In Berührung mit einem glücklichen Leben

17.12.2020, 13:04 Uhr
Charly Sowa hatte mit dem Leben abgeschlossen - doch das Leben nicht mit ihm. Mit 66 Jahren heiratete er, zum ersten Mal.  

© e-arc-tmp_20150305-152718-006.jpg, NZ Charly Sowa hatte mit dem Leben abgeschlossen - doch das Leben nicht mit ihm.
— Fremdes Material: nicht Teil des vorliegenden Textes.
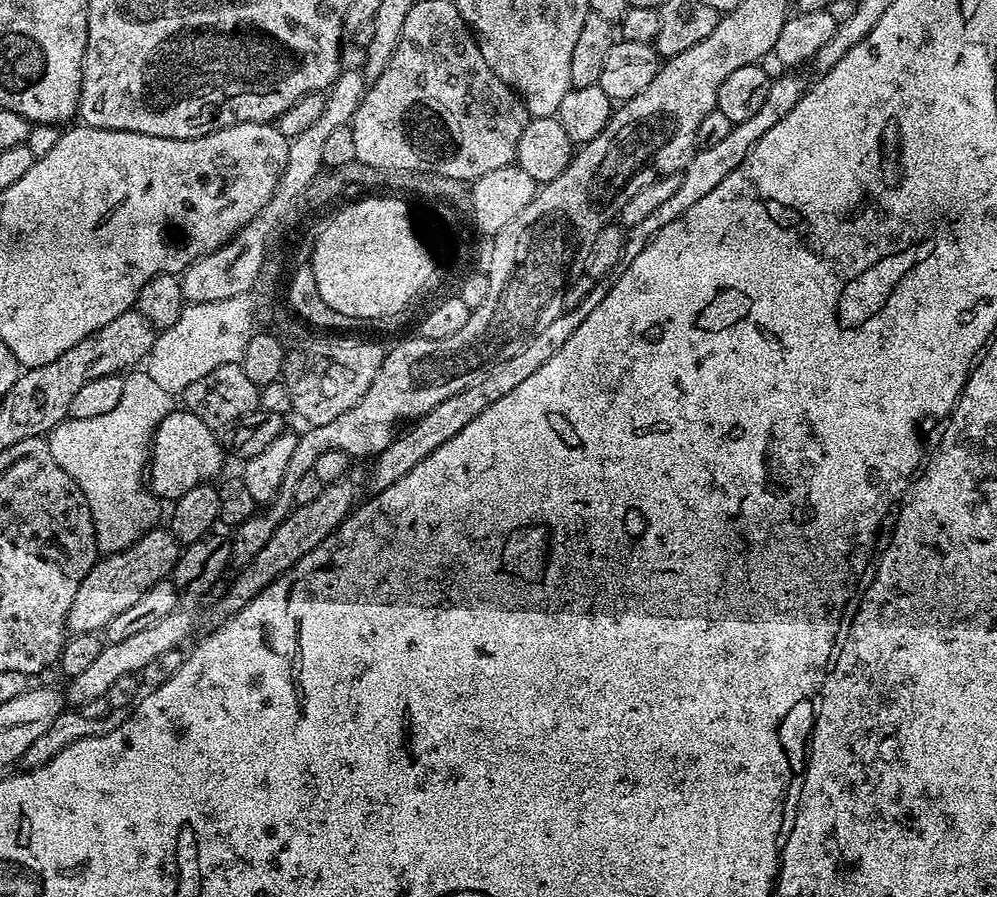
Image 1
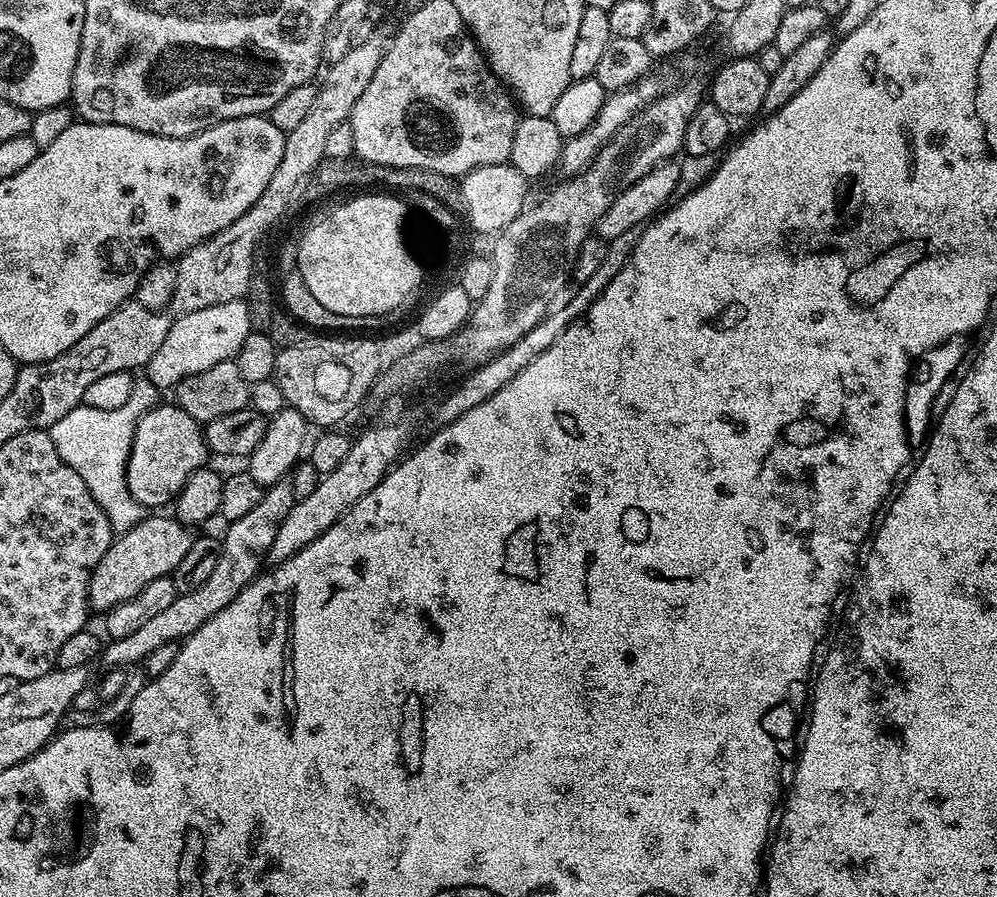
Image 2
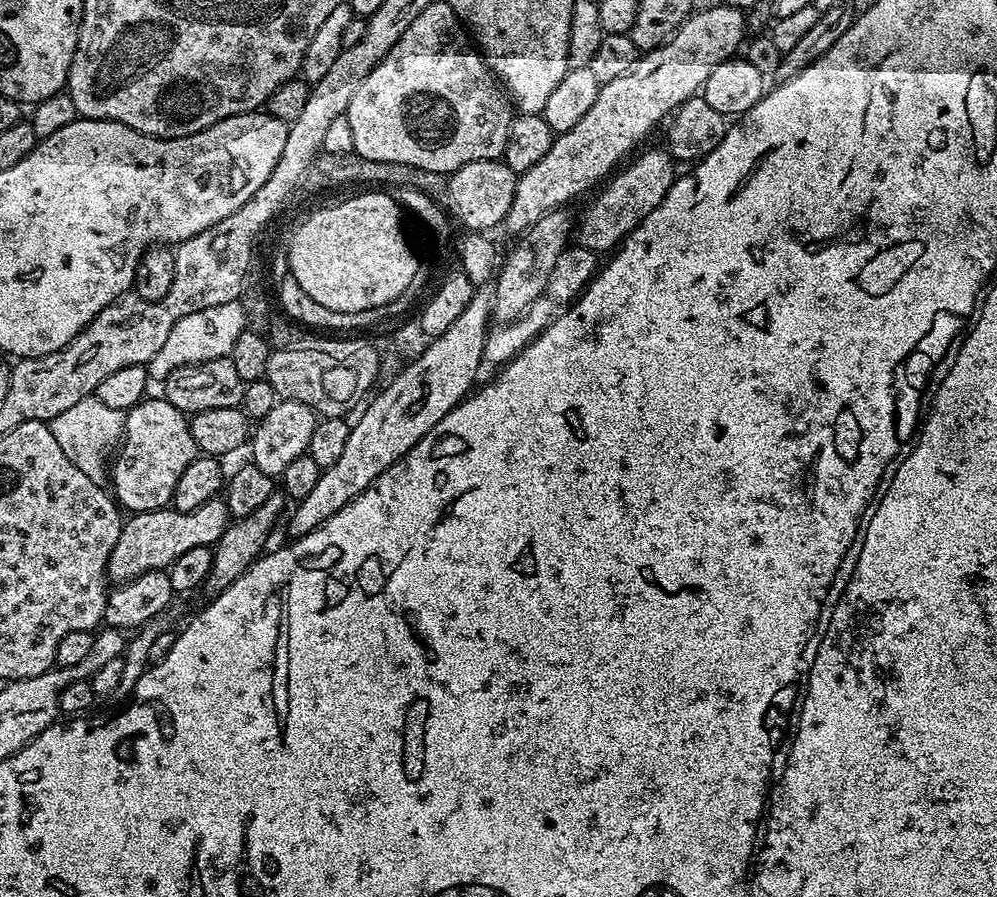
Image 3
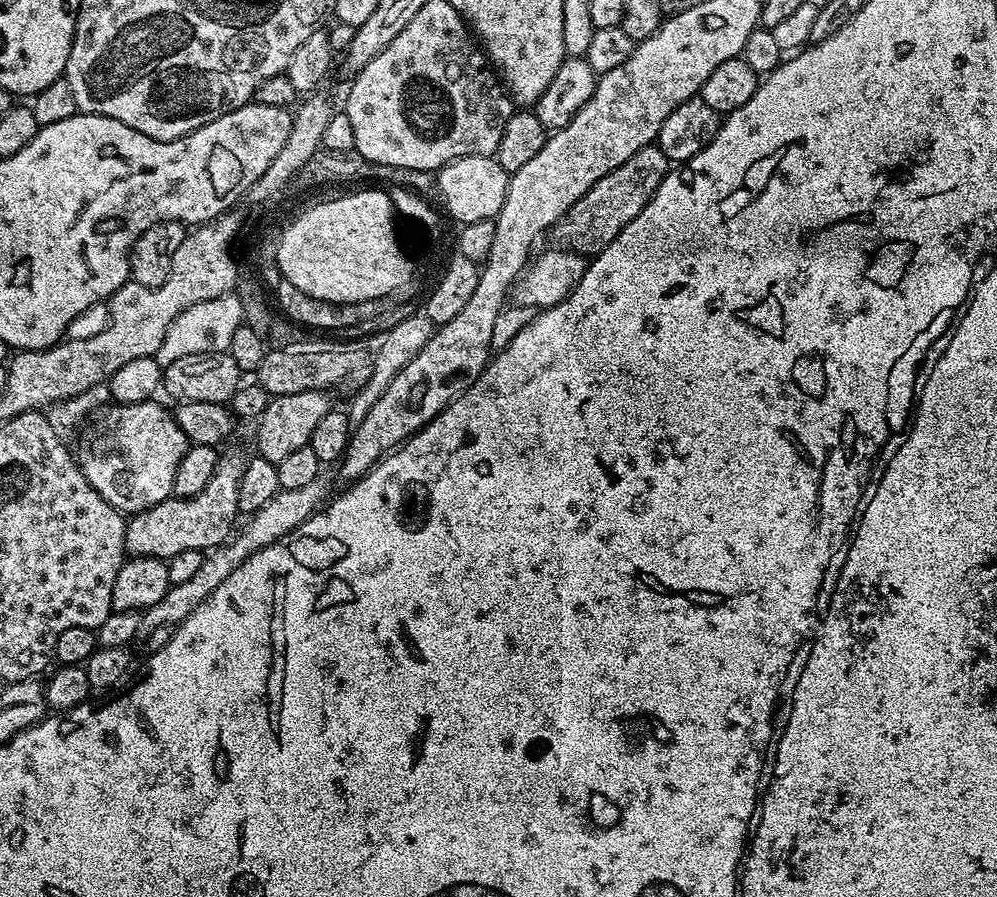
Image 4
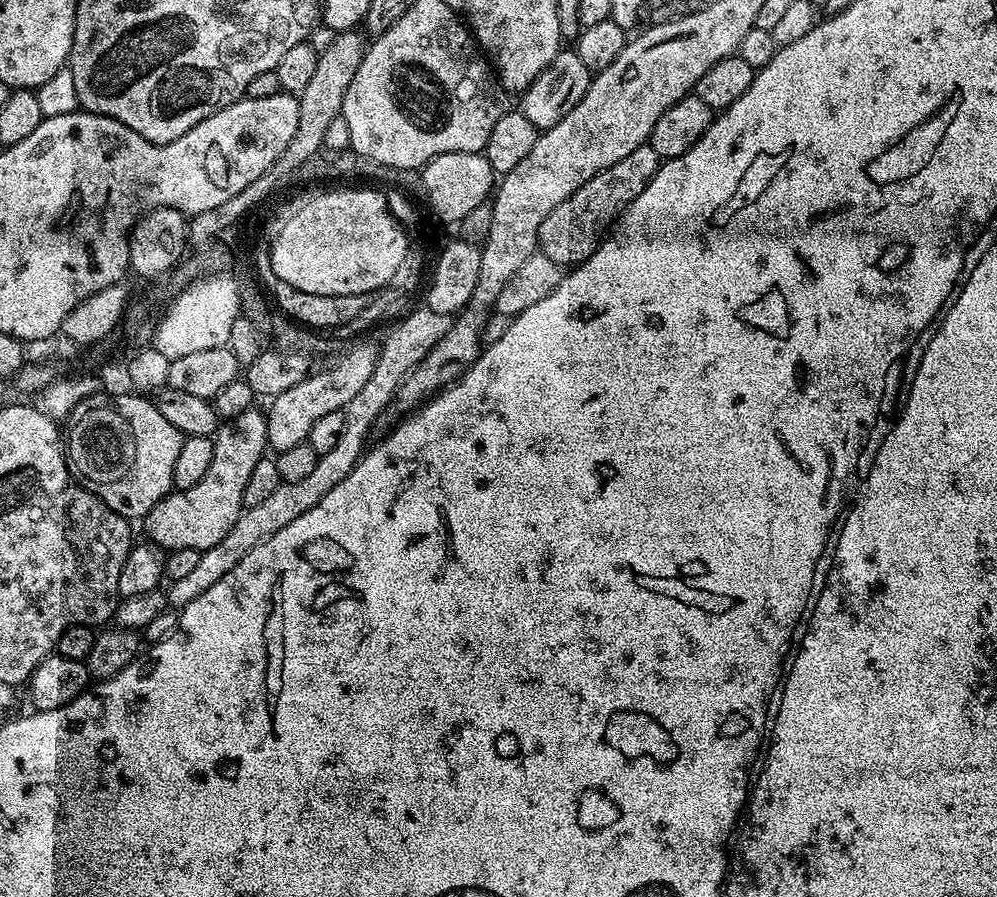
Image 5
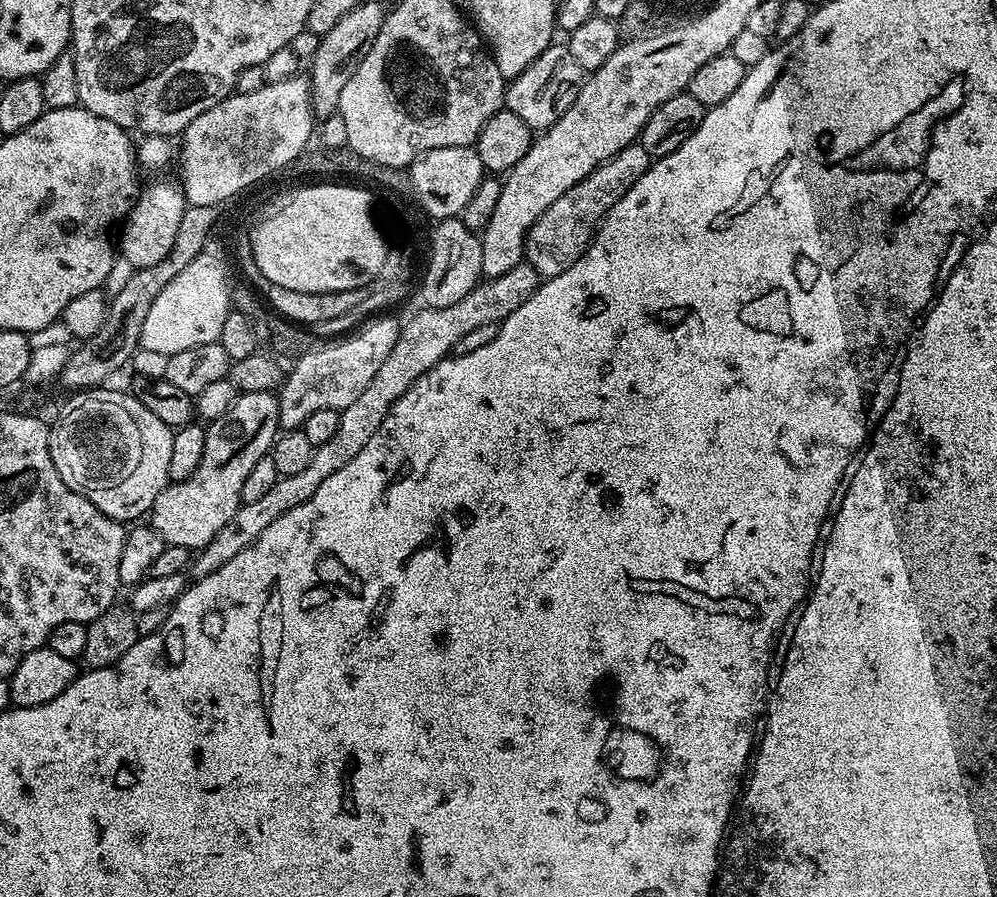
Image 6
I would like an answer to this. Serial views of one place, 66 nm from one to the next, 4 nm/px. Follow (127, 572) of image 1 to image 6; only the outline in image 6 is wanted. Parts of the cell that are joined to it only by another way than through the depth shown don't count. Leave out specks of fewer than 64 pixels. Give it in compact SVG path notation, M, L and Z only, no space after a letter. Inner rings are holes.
M275 391L239 393L234 406L230 406L230 410L222 414L222 418L211 421L207 430L206 446L202 450L202 462L198 462L198 470L194 470L190 478L169 482L162 494L154 498L150 523L154 530L158 530L158 534L162 534L165 545L186 546L189 550L205 548L214 538L214 534L218 534L218 530L222 530L222 526L226 526L226 522L234 518L241 505L240 495L246 477L263 456L271 453L272 444L281 431L280 397Z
Mit 66 Jahren heiratete er, zum ersten Mal.  

Diese Geschichte erzählt von Glück, sie beginnt mit einem Baum und sie endet mit einem Baum. Der erste steht im Marienbergpark. Dorthin war Kalle „Charly“ Sowa im Jahr 2007 gegangen, um sich aufzuhängen.

"Schlimmer geht es nicht mehr"

Er entdeckte einen sehr schönen Baum, der zu seiner Zielsetzung passte, denn er war ein Mann, der sich immerzu Ziele steckte in seinem Leben: Mehr als genug Geld wollte er haben, erfolgreich sein in seinem Geschäft, eine liebevolle Partnerin. Alles war fehlgeschlagen. „Ich habe damals gedacht: Schlimmer geht es nicht mehr“, erinnert sich Charly Sowa. Er sei aber zurückgeschreckt, er wisse nicht mehr, warum. Stattdessen vertraute er sich seiner Ärztin an. „Ich sagte zu ihr: Ich bin am Ende. Sie sagte: Wir liefern Sie ein, nach Erlangen in die geschlossene psychiatrische Anstalt. Wegen Selbstgefährdung.“

Mitgefühl auch für sich selbst

Die nüchterne Antwort der Ärztin holt Charly Sowa ins Leben zurück, er nimmt Medikamente und beginnt, sein Seelenheil zu suchen. In den vergangenen 13 Jahren hat er einen Weg gefunden, der ihn mit seiner Vergangenheit versöhnt, ihn die Gegenwart auskosten lässt und die Zukunft freundlich willkommen heißen lässt: Offenheit, Ehrlichkeit. Mitgefühl. Auch für sich selbst.

Sowa ist gelernter Koch und Konditor, er hat auch den Taxischein gemacht, als Fahrer und Schwimmlehrer gearbeitet. Er hat Hotels geleitet und 1996 ein Catering-Unternehmen gegründet: ein großer Erfolg, schnell kamen vier Shops in Nürnberg dazu. Charly Sowa ist ehrgeizig, er arbeitet hart, bis zum Umfallen. 2004 tritt der Krebs in sein Leben. „Das hat mir die Füße weggezogen“, erzählt Sowa. Ein Jahr lang macht er Chemotherapie, um den Lymphdrüsenkrebs zu besiegen. Parallel dazu arbeitet er weiter, selbstverständlich. Dann, 2006, folgt ein Herzinfarkt, er bricht zusammen, wird reanimiert, kommt auf die Intensivstation. „Seitdem habe ich keine Angst mehr vor dem Tod“, sagt Charly Sowa, „er ist schmerzlos.“

Hochzeit mit mit 66 Jahren

Dann kommt der Krebs zurück, insgesamt fünf Mal wird er wiederkehren. Sein Geschäft geht pleite, die Ersparnisse sind futsch, die Freundin verlässt ihn, er ist todkrank. Das war der Zeitpunkt, an dem Charly Sowa in den Marienbergpark ging und einen Baum suchte.

Auch jetzt hat Charly Sowa zwei Pflaster an seinen Handrücken, dort, wo die Zytostatika in seine Venen tropften. Der 67-Jährige hat immer noch Krebs, einmal in der Woche fährt er ins Südklinikum zur Behandlung. Er ist blass und erschöpft, seine Ärzte haben ihm geraten, sich freiwillig in Selbstquarantäne zu begeben. Als Krebspatient gehört er zur Risikogruppe. Nach der Behandlung fährt er nach Beilngries. Dort lebt er mit seiner Ehefrau. „Ich habe mit 66 Jahren zum ersten Mal im Leben geheiratet.“

Keine Furcht mehr

Seine Frau hat Charly Sowa in einem der Seminare kennengelernt, die ihm dabei halfen, zu sich selbst zu finden. Gefühle und körperliche Berührungen zuzulassen, dem Leben freundlich zu begegnen. Auch die Gesprächs- und Selbsthilfegruppen von KISS haben dazu beigetragen. „Ich habe keine Erwartungshaltung und keine Furcht. Am heutigen Tag bin ich glücklich und damit lege ich die Wurzeln für morgen“, sagt er. Großes Glück spüre er beim „Waldbaden“. Er hat, erzählt Sowa, in Beilngries einen Lieblingsbaum gefunden.